Joachim Pfützner (Linke) wollte sich gar nicht groß mit der Inklusion beschäftigen, die für ihn gut sei, wenn sie vernünftig gehändelt würde, sagte er. Das ganze Thema um die Förderschule Elsterwerda werde aber stark vereinfacht, weil die Menschen die Zusammenhänge nicht begreifen würden. Das Thema reduziere sich auf die Frage der Wähler  in seinem Wahlkreis, ob er die Schule schließen wolle oder nicht. Er wolle das nicht, so Pfützner.
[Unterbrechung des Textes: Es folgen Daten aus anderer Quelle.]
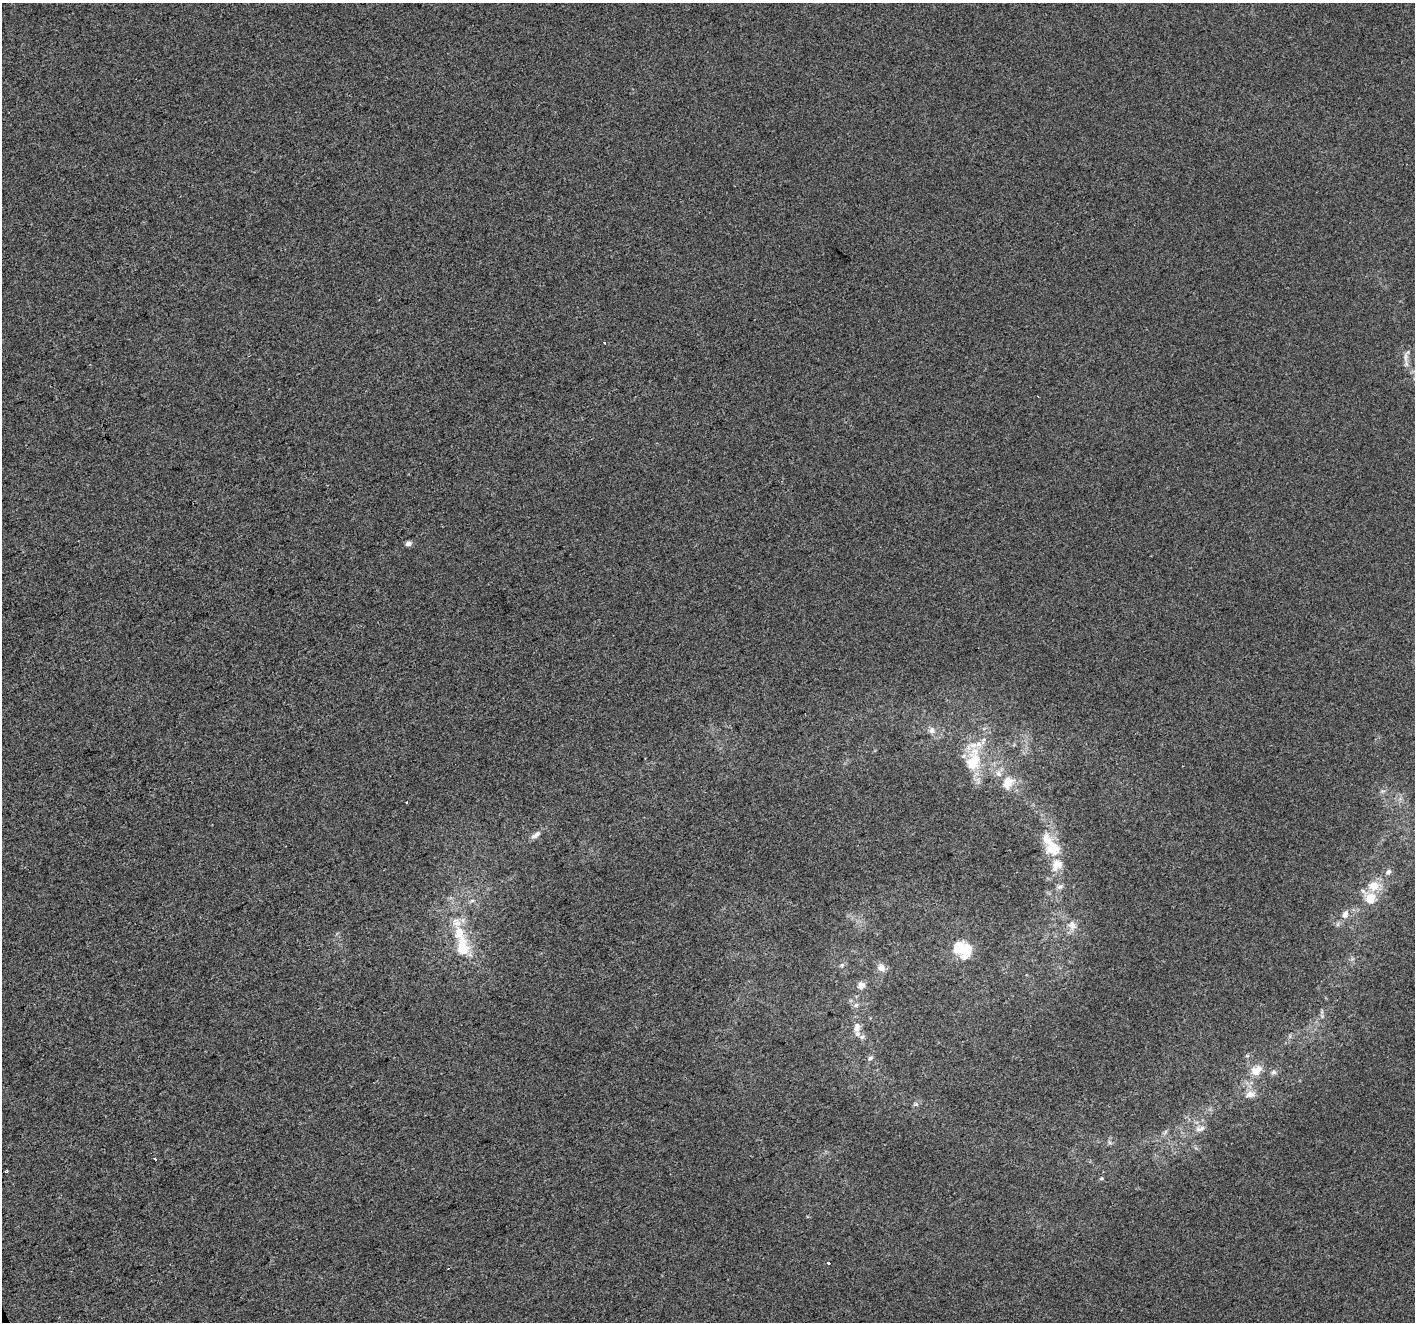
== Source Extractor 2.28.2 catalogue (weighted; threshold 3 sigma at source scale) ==
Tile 7 of 4 x 4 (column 3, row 2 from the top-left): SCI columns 2828-4240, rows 2787-4106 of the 5653 x 5515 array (HDU 1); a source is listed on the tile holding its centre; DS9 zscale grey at full resolution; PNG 1417 x 1324 px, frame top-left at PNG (2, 3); no overlay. Shown black and unused: <1% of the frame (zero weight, under 2 of 3 exposures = <1% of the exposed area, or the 3 px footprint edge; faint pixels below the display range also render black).
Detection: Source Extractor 2.28.2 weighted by HDU 2 'WHT'; one run over the whole footprint, this tile lists its part. Background -2.72e-04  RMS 0.0056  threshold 0.025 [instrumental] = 3 sigma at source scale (4.5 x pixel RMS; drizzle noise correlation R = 1.50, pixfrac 1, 0.0396/0.0396 arcsec/px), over >= 5 px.
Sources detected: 41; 1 cosmic-ray / hot-pixel residue — not listed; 11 inside a brighter listed object's ellipse — not listed separately; the other 29 listed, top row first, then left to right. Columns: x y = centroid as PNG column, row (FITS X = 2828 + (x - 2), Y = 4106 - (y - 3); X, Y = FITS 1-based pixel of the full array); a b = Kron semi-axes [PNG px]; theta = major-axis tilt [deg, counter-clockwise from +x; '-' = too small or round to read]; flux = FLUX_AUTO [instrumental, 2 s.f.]
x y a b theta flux
604 343 3 3 - 0.89
1406 357 14 5 90 2.6
408 543 7 5 15 2.1
932 730 9 8 - 2.6
973 761 36 20 73 22
1008 783 19 14 62 8
536 835 16 6 38 2.9
1052 848 22 19 -60 14
1388 872 7 6 - 1.6
1060 887 9 5 30 1.6
1370 898 15 14 - 9.2
1345 914 11 8 64 3.3
1072 925 13 10 -33 4.2
462 947 33 18 -85 19
962 950 16 11 30 7.1
842 965 6 5 - 1
881 968 12 9 -57 3.3
861 986 10 9 - 2.9
856 1005 7 5 45 1.4
857 1027 11 8 81 3.6
870 1058 8 6 42 1.4
1256 1070 16 11 31 6.4
1273 1072 7 6 - 1.4
1250 1094 12 8 12 3.5
916 1104 6 5 - 1.1
1200 1129 14 6 11 2.5
155 1159 3 3 - 6.7
1101 1179 6 4 1 0.61
828 1263 3 3 - 2.5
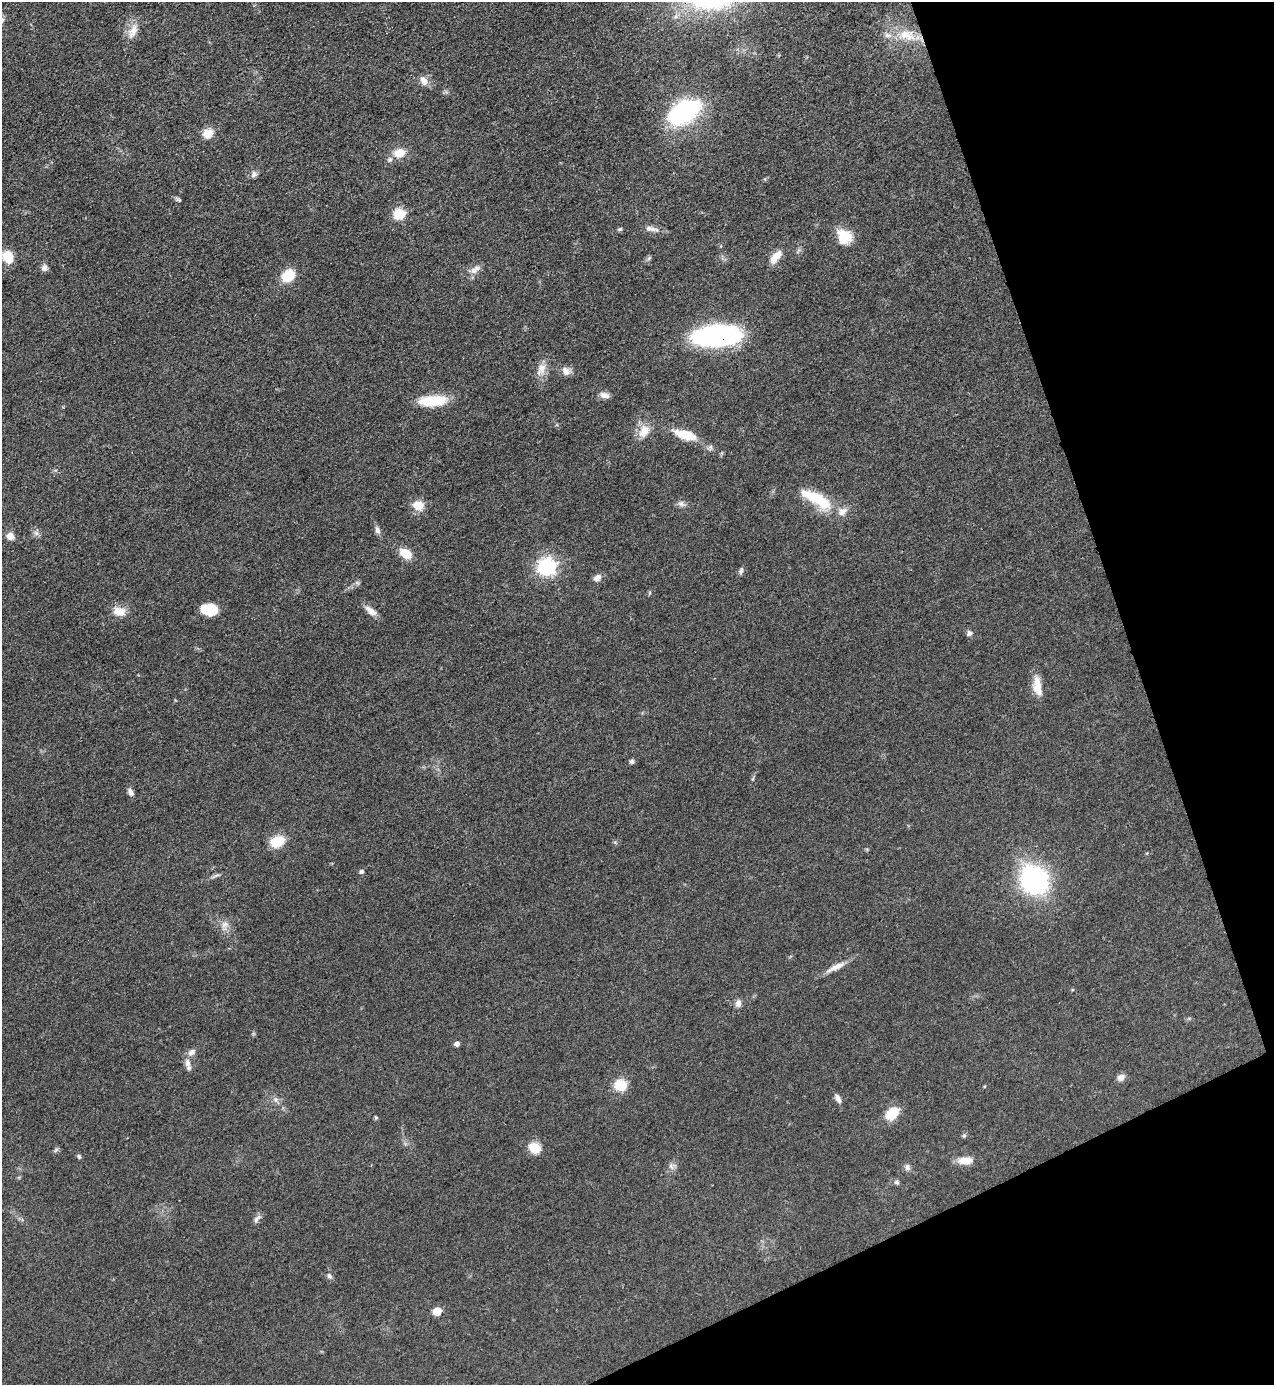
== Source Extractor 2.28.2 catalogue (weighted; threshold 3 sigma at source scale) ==
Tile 12 of 4 x 4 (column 4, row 3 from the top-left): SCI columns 3967-5238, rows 1384-2766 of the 5520 x 5533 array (HDU 1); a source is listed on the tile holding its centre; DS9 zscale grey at full resolution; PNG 1276 x 1387 px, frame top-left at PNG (2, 2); no overlay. Shown black and unused: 18% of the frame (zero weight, under 3 of 4 exposures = <1% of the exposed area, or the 3 px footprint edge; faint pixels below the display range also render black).
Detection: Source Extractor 2.28.2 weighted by HDU 2 'WHT'; one run over the whole footprint, this tile lists its part. Background 0.0496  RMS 0.0054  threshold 0.0244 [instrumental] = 3 sigma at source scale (4.5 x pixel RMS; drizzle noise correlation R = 1.50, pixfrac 1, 0.05/0.05 arcsec/px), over >= 5 px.
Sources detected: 76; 1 inside a brighter object's white glare — not listed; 4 inside a brighter listed object's ellipse — not listed separately; the other 71 listed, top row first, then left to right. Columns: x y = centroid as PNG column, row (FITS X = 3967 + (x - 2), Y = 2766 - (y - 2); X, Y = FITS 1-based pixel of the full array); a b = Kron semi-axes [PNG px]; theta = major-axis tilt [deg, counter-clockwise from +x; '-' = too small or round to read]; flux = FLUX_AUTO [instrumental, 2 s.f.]
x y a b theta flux
133 31 24 11 65 6.5
905 35 29 15 -1 16
423 80 13 8 -62 3.6
684 112 30 17 32 83
208 133 10 9 - 8.7
400 153 15 11 15 7.5
254 174 8 7 - 1.9
178 200 10 5 -30 1.1
399 214 6 6 - 43
620 229 6 4 22 0.81
651 229 22 6 -10 3.4
844 237 15 13 -55 15
798 251 9 3 58 0.96
8 257 11 9 -59 14
776 257 19 8 51 6.3
649 258 7 4 46 0.95
44 268 8 8 - 2.2
474 271 11 8 5 3.3
288 276 11 9 38 17
717 336 29 13 3 160
542 368 17 11 87 5.6
566 371 13 9 -46 3.6
604 395 12 7 -12 2.8
433 401 32 11 4 18
644 431 19 13 53 7.8
685 435 28 10 -16 13
710 447 8 6 44 1.5
815 498 37 14 -21 22
681 504 11 7 -26 2.1
418 505 13 11 -17 7.3
377 530 9 6 -73 2.2
36 533 7 7 - 1.8
10 536 9 7 -30 4
405 553 12 8 -33 10
547 567 8 7 - 170
741 571 9 4 80 1.3
597 578 10 7 38 3.2
209 609 16 11 -11 13
119 611 14 10 -11 7.4
371 611 18 7 -38 4
969 633 8 7 - 1.6
1037 686 23 9 -82 9.2
632 761 6 5 - 1.2
130 792 10 6 -66 2.3
277 841 13 10 25 15
361 871 6 5 - 1.3
216 875 10 3 21 1.2
1034 880 25 23 -53 89
225 924 11 9 24 3.5
836 967 29 7 26 5.8
738 1003 10 7 76 2.6
457 1044 5 4 - 2.5
192 1052 11 8 41 2.9
187 1063 12 7 -81 3.1
1121 1077 9 8 - 2.9
621 1085 6 6 - 54
838 1098 11 6 -62 2.6
276 1099 7 4 19 1.2
892 1113 14 9 41 15
376 1117 5 4 - 0.76
964 1135 6 5 - 0.85
535 1148 14 12 -26 8.1
56 1150 8 4 38 0.96
79 1157 7 4 -64 0.91
965 1160 19 9 4 6.5
672 1166 11 8 6 2.4
907 1167 9 8 - 2
897 1182 7 6 - 1.3
257 1219 13 6 55 2
329 1276 8 6 -70 1.7
437 1311 5 5 - 16
Overlapping masked pixels (flux is a lower limit): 2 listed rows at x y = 905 35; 717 336
Isophote crosses this tile's border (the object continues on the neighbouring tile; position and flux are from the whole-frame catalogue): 1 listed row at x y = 8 257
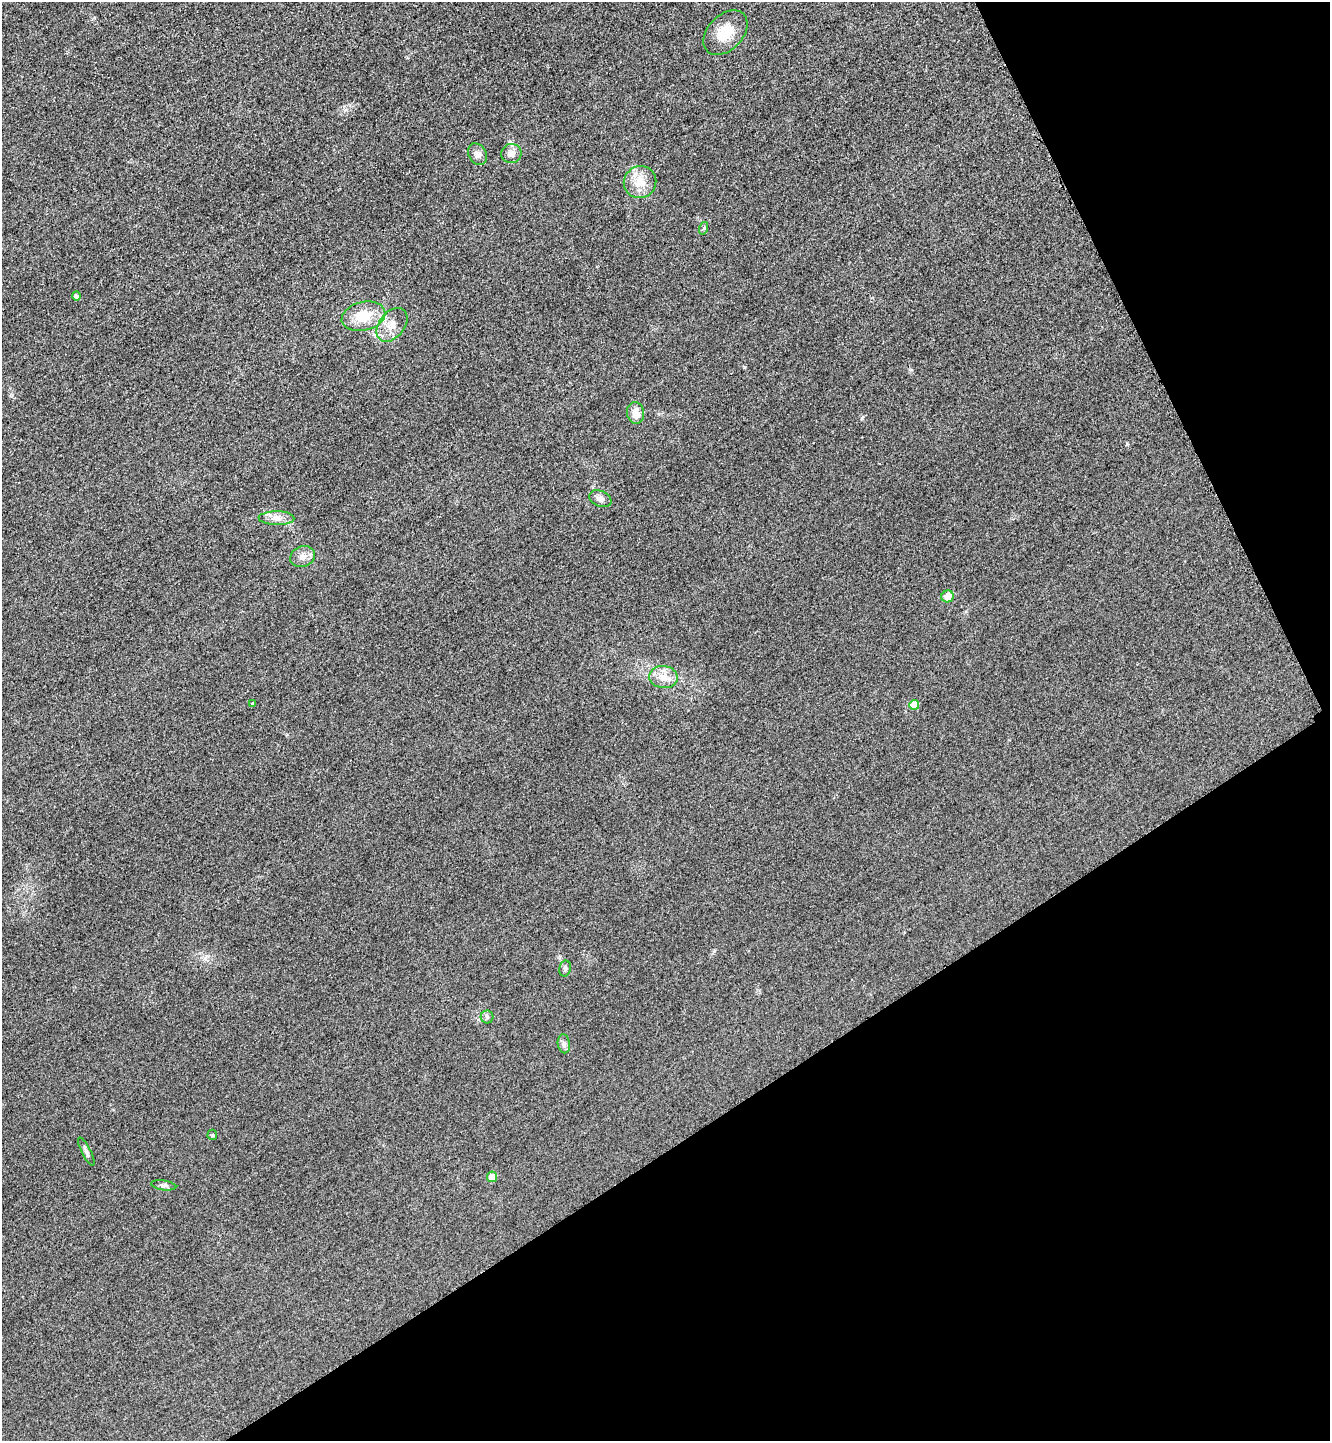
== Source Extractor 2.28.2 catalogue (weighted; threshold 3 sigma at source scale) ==
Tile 12 of 4 x 4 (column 4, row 3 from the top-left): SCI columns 4164-5491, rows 1470-2908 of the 5808 x 5817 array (HDU 1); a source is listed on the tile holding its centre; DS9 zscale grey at full resolution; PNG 1332 x 1443 px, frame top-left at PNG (2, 2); each listed source drawn as its Kron ellipse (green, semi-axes under 4 px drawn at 4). Shown black and unused: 28% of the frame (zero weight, under 3 of 4 exposures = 3% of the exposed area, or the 3 px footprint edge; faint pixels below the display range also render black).
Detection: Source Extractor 2.28.2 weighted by HDU 2 'WHT'; one run over the whole footprint, this tile lists its part. Background 0.0837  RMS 0.017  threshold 0.0763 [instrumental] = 3 sigma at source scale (4.5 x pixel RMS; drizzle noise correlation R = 1.50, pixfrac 1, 0.05/0.05 arcsec/px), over >= 5 px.
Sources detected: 23; all 23 listed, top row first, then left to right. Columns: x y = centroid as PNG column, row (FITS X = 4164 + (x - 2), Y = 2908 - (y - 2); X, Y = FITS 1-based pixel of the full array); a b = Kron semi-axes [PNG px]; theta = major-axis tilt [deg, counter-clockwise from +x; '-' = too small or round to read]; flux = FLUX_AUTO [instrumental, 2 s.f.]
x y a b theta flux
725 33 26 17 46 41
511 153 10 9 - 12
478 154 11 8 -58 8.8
640 182 16 16 - 28
704 228 6 4 72 2.3
76 296 5 4 - 3.6
363 316 22 14 13 42
392 325 19 12 52 21
636 413 11 8 -80 16
600 499 11 8 -23 8.5
277 518 18 7 0 13
303 557 13 10 22 11
948 596 6 6 - 19
663 677 14 11 -4 18
252 703 4 3 - 1.3
914 705 5 5 - 25
565 968 8 6 77 4
487 1017 6 6 - 3.9
564 1044 9 6 -81 5.4
212 1135 5 5 - 2.2
86 1151 16 4 -63 5.4
492 1177 5 5 - 20
164 1185 13 5 -8 4.9
Unlisted compact peaks at least as high as the median listed source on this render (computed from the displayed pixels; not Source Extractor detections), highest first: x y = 1127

Für die Fraktion LUN/BVB/50Plus-Fraktion machte Uve Gliemann kurz und knapp klar, dass sie gegen die Schließung stimmen werde, weil man die Förderschulen brauche. Rainer Genilke, Vorsitzender der CDU-Fraktion unterstrich den Standpunkt, dass es mit dem Beschluss um die bestmöglichen Bedingungen der beiden verbleibenden Klassen gehe und dass es nicht zu weiteren Schließungen von Förderschulen kommen dürfe. Johannes Wohmann (SPD/FDP) argumentierte, dass es mit dem Beschluss allein um die Umsetzung eines Landesgesetzes gehe. Er warnte davor, den Landrat aus Gründen, die nichts mit der Beschlussvorlage zu tun hätten, in die Situation zu bringen, den Beschluss beanstanden zu müssen.

Genau dies hat der Kreistag mit seiner Abstimmung dann aber getan. Mit der Ablehnung der Schulschließung brauchte über die beiden weiteren Punkte  zur Angliederung an das Elsterschulzentrum und das Einfließen der Räumlichkeiten der Förderschule in das pädagogische Konzept des Elsterschulzentrums nicht mehr befunden werden.

Da das Gesetz die Schließung der Schule vorschreibt, muss Landrat Christian Heinrich-Jaschinski den Kreistagsbeschluss innerhalb von 14 Tagen beanstanden, erläuterte Rechtsdezernent Dirk Gebhard. In seiner nächsten Sitzung muss der Kreistag dazu dann in namentlicher Abstimmung noch einmal befinden. Die nächste Zusammenkunft des Kreistages wäre die konstituierende Sitzung des neuen Kreistages nach der Kommunalwahl am 26. Mai. Um nicht dem neu gewählten Gremium die Abstimmung „aufzubürden“, könnte zuvor noch ein Sonderkreistag einberufen werden, zumal die Zeit drängt, da der Zeitpunkt der Schulschließung schon der 31. Juli sein soll.